Mamy więc typowy rosyjski paradoks, który nam, Polakom, trudno zrozumieć. Bo skoro jest źle, to dlaczego nasi sąsiedzi nie mają ochoty buntować się przeciw władzom? - Nie mamy waszego buntowniczego genu - żalił mi się kiedyś pewien rosyjski socjolog. To prawda. Kiedy w 1998 r. doszło do potężnego kryzysu finansowego, w wyniku którego setki tysięcy ludzi potraciło oszczędności, nie było żadnego masowego ruchu protestu. Jedynie kilkuset górników rozbiło namioty w Moskwie przy Garbatym Moście. Wytrzymali do zimy, a potem jak niepyszni rozjechali się do domów.

Skoro nie buntowali się wtedy, to czy będą buntować się dziś? Nie sądzę. Rosja przeżywała ostatnio tłuste lata i odczuł to niemal każdy obywatel. Trudno się dziwić, że w społeczeństwie dominują uczucia wdzięczności wobec "dobrej, silnej kremlowskiej władzy". Spotęgowane słabością, a właściwie nieistnieniem opozycji. Wspierane przez medialną hurrapatriotyczną kampanię: "Nareszcie liczą się z nami i się nas boją. Nareszcie Rosja jest silna".

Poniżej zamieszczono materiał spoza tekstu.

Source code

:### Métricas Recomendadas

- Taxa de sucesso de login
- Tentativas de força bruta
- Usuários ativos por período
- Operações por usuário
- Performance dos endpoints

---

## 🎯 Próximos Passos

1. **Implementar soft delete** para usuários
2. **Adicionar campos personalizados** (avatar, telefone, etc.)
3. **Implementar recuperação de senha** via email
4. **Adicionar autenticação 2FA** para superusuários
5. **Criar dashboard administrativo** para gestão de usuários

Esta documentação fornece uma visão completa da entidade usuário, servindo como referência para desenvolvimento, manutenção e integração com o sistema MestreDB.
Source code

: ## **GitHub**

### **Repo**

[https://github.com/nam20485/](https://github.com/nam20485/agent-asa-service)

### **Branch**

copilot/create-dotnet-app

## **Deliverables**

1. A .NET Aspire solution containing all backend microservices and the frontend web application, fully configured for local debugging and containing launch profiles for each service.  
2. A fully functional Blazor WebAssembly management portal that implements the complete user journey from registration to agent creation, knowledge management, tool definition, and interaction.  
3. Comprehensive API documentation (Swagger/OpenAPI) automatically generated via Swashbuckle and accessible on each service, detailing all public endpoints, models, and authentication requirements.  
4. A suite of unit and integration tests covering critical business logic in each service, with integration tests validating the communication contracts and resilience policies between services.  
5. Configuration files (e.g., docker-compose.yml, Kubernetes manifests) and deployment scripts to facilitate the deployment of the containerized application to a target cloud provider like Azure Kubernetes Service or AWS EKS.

Ale skoro jest "tak dobrze", to skąd kremlowski raport na temat przygotowań do kryzysu? Bo dla rosyjskich władz groźne jest wszystko, nad czym nie mają pełnej kontroli. W czasach, gdy w byłym imperium szalały kolorowe rewolucje, Kreml założył potężną organizację młodzieżową Naszi. Cel był prosty: jeśli na ulicach pojawią się jakieś demonstracje, oni mieli natychmiast zorganizować kontrdemonstracje, tyle że większe.

Doskonałym przykładem może być nienawiść Kremla do egzotycznej partii Narodowych Bolszewików. Jej aktywiści wciąż skazywani są na wieloletnie wyroki łagru. Są groźni, bo są dla władzy nieprzewidywalni. Nie mają żadnych układów z establishmentem więc nie mają nic do stracenia. Dlatego nie boją się rozwiesić antykremlowskiego transparentu na budynku w centrum Moskwy albo, o zgrozo, rozrzucać ulotek, gdy przemawia Putin. A nieprzewidywalnych władza nie toleruje.

Dziś Miediwediew i Putin muszą być przestraszeni kryzysem. Wiedzą, że rosyjska gospodarka będzie na niego szczególnie podatna: ceny surowców energetycznych gwałtownie spadły, mimo lat prosperity nie przeprowadzono znaczących reform. Rosyjscy carowie mają świadomość, że odpowiedzialność za to spada właśnie na nich. Wolą więc dmuchać na zimne.